The alpha has been running since shortly before Christmas and has been gradually stabilized over the last few weeks, though it is still definitely alpha quality.
Freenet is a decentralized key-value store where keys are WebAssembly contracts. These contracts define what values can be associated with a key and how those values are updated. Web applications can be distributed over Freenet and use it as a decentralized back end.
The main application at the moment is a decentralized group chat app called River, which serves as a concrete example of this model. It runs fully peer-to-peer, with no servers or federation, and is usable for real conversations between multiple peers.
The alpha also reports live network telemetry, which is exposed via a public dashboard. It shows peers joining, message traffic, and other network activity in real time.
Getting started should be fairly quick. There’s a one-page quickstart that installs a local peer as a service on Mac or Linux and lets you join the network in a few minutes.
Links: Quickstart: https://freenet.org/quickstart/
Live telemetry dashboard: http://nova.locut.us:3133/
General info: https://freenet.org/
pamcake•16h ago
Oh so both are called Freenet again?
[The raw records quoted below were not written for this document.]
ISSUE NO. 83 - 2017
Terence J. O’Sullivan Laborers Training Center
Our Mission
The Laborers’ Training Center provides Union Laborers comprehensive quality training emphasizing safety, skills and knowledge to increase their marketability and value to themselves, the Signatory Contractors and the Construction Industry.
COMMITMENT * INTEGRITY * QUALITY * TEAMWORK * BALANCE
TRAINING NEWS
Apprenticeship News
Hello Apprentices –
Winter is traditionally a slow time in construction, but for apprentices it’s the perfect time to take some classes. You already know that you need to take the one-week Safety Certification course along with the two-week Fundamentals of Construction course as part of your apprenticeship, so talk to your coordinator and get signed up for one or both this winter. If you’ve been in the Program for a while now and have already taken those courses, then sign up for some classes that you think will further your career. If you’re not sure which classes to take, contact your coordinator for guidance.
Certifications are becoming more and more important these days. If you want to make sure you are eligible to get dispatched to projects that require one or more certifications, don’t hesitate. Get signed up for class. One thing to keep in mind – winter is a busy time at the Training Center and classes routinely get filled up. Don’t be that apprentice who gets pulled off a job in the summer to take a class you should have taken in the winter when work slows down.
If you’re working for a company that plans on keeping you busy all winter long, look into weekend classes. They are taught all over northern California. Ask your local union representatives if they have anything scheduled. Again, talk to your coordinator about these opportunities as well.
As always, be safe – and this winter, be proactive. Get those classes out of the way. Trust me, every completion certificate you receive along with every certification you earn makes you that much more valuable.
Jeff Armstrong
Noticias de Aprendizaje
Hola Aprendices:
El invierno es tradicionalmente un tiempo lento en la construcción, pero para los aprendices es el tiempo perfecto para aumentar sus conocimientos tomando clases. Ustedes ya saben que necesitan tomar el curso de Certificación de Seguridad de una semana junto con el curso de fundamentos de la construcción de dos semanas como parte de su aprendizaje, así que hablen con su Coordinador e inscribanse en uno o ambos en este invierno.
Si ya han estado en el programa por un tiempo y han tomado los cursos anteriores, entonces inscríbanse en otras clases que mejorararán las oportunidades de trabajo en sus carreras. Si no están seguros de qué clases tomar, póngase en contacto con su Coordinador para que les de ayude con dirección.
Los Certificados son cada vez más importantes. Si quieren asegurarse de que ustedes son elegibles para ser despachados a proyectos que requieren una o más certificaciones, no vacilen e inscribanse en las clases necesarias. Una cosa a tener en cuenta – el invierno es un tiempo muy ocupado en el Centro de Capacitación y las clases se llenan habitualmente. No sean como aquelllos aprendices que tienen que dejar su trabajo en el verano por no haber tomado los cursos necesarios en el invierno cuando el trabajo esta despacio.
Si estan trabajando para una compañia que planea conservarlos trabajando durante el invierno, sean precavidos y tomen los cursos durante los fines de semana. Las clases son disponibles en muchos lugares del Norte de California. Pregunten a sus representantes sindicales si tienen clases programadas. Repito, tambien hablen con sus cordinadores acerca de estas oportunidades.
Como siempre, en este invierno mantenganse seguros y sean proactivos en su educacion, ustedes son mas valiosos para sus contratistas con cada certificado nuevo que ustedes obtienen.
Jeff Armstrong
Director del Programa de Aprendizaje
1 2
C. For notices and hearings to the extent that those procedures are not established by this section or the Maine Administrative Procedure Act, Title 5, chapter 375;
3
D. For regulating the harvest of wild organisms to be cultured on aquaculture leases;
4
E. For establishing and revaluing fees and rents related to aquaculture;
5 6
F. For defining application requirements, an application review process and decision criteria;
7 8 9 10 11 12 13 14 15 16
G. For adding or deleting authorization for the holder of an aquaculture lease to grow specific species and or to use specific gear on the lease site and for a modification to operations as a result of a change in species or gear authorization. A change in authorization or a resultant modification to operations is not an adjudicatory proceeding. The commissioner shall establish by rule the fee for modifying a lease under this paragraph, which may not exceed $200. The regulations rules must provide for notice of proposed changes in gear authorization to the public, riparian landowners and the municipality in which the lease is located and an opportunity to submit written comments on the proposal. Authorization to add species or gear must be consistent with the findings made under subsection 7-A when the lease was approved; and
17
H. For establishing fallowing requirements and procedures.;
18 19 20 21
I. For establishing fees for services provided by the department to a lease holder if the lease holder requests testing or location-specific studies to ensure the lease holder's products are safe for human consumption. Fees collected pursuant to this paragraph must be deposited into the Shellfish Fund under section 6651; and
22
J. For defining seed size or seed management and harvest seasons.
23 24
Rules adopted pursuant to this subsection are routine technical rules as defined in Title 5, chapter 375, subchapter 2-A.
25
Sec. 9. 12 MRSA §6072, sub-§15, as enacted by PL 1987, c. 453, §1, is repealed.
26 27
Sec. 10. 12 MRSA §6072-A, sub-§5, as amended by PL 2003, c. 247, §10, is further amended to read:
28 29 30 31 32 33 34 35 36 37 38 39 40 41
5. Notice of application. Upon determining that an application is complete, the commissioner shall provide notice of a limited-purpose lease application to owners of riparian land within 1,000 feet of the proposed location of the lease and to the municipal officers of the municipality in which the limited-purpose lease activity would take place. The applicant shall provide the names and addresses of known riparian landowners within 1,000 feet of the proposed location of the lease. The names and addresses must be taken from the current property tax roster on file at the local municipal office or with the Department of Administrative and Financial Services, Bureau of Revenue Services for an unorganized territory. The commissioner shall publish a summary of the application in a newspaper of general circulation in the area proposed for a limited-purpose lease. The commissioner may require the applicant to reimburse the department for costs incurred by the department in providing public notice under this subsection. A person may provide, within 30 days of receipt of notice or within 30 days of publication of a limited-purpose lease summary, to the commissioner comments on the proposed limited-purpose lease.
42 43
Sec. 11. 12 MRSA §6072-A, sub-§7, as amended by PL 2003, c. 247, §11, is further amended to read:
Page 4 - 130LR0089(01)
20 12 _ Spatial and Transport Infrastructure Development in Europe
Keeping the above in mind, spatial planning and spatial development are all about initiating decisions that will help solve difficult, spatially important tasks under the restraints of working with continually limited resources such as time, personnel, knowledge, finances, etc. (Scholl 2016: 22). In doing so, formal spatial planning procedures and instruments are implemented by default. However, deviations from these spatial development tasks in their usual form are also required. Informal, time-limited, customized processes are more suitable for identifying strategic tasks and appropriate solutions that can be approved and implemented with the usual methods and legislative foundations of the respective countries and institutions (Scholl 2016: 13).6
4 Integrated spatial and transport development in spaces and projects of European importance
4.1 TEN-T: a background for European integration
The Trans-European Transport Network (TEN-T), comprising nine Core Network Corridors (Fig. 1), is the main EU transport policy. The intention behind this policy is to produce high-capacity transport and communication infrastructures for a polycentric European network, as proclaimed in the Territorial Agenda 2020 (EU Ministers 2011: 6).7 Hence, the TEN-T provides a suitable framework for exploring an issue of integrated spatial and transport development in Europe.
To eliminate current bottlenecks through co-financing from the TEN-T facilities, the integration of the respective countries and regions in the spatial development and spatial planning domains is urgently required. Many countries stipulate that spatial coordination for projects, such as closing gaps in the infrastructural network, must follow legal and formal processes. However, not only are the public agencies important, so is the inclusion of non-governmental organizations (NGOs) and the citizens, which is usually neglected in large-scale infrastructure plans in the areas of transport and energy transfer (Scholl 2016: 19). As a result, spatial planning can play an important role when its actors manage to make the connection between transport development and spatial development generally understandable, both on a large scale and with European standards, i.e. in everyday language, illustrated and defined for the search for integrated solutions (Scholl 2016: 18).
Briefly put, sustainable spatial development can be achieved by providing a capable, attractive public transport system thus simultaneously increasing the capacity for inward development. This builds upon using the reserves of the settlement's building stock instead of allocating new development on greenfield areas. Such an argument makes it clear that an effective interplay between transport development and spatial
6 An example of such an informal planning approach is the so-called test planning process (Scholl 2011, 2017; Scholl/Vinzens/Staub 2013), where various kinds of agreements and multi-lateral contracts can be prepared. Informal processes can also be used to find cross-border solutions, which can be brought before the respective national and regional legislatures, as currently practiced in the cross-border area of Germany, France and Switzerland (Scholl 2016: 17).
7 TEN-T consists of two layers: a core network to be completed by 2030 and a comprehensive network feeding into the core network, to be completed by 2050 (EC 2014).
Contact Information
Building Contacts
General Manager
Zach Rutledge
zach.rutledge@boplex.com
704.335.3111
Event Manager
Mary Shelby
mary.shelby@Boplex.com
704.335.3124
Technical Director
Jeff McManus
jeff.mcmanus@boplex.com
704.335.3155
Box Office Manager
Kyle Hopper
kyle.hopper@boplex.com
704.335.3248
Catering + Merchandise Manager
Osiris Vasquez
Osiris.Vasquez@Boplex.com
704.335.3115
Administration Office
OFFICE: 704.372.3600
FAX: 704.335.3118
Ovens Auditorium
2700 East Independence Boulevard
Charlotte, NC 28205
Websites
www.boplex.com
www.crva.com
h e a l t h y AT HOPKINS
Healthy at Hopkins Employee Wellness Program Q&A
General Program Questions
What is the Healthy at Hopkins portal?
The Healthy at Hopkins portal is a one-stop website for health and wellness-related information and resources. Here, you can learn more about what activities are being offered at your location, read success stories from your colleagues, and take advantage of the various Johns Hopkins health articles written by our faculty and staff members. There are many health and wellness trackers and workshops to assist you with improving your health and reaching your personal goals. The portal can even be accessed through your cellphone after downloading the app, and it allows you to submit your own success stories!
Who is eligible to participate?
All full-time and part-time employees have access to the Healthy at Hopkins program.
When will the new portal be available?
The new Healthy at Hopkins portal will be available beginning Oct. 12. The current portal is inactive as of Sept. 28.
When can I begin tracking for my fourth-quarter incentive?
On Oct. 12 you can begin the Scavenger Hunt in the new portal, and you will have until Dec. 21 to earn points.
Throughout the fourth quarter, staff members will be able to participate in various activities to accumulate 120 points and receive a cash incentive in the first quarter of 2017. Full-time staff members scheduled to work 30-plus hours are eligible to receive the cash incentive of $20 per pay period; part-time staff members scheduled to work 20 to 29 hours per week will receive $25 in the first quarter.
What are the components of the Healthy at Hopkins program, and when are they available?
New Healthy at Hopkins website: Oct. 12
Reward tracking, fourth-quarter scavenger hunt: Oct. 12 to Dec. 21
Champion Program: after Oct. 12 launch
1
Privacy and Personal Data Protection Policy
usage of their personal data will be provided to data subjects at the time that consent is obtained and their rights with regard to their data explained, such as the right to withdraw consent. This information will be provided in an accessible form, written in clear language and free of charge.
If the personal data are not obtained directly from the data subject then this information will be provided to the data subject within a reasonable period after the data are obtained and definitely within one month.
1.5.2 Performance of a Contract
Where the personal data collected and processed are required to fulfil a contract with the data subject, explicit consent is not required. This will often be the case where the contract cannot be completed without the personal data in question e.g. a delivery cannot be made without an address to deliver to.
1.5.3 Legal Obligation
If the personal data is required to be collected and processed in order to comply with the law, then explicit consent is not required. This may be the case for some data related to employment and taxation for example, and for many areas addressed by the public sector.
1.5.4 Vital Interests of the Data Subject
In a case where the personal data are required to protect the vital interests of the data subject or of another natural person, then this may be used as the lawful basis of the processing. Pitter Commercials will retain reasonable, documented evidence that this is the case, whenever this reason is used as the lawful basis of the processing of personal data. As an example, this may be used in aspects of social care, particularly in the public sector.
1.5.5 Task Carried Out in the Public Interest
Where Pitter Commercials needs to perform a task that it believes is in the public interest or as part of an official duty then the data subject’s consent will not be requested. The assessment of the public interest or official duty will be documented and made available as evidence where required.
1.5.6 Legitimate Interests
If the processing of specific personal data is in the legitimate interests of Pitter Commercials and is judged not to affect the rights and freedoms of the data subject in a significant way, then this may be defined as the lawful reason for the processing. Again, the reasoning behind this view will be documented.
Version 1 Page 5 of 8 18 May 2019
Or is this a new third project? For a while some people were adamant in refering to the original (which still lives but I believe is incompatible?) as Hyphanet. What happened with Locutus? It seemed promising.
pamcake•15h ago
So I guess this is still Locutus, which is the New FreeNet, related to Original FreeNet (by now rebranded to Hyphanet) in name only.
sanity•14h ago
They’re two distinct pieces of software created by the same project. The original Freenet dates back to the early 2000s and focused heavily on anonymity. In 2023 it was spun out into its own project and renamed Hyphanet. The two systems are very different and not compatible.
Work on a clean-slate successor started in 2019 under the internal name Locutus. That codebase rethinks the design from the ground up, based on lessons from running the original Freenet for many years and with different tradeoffs.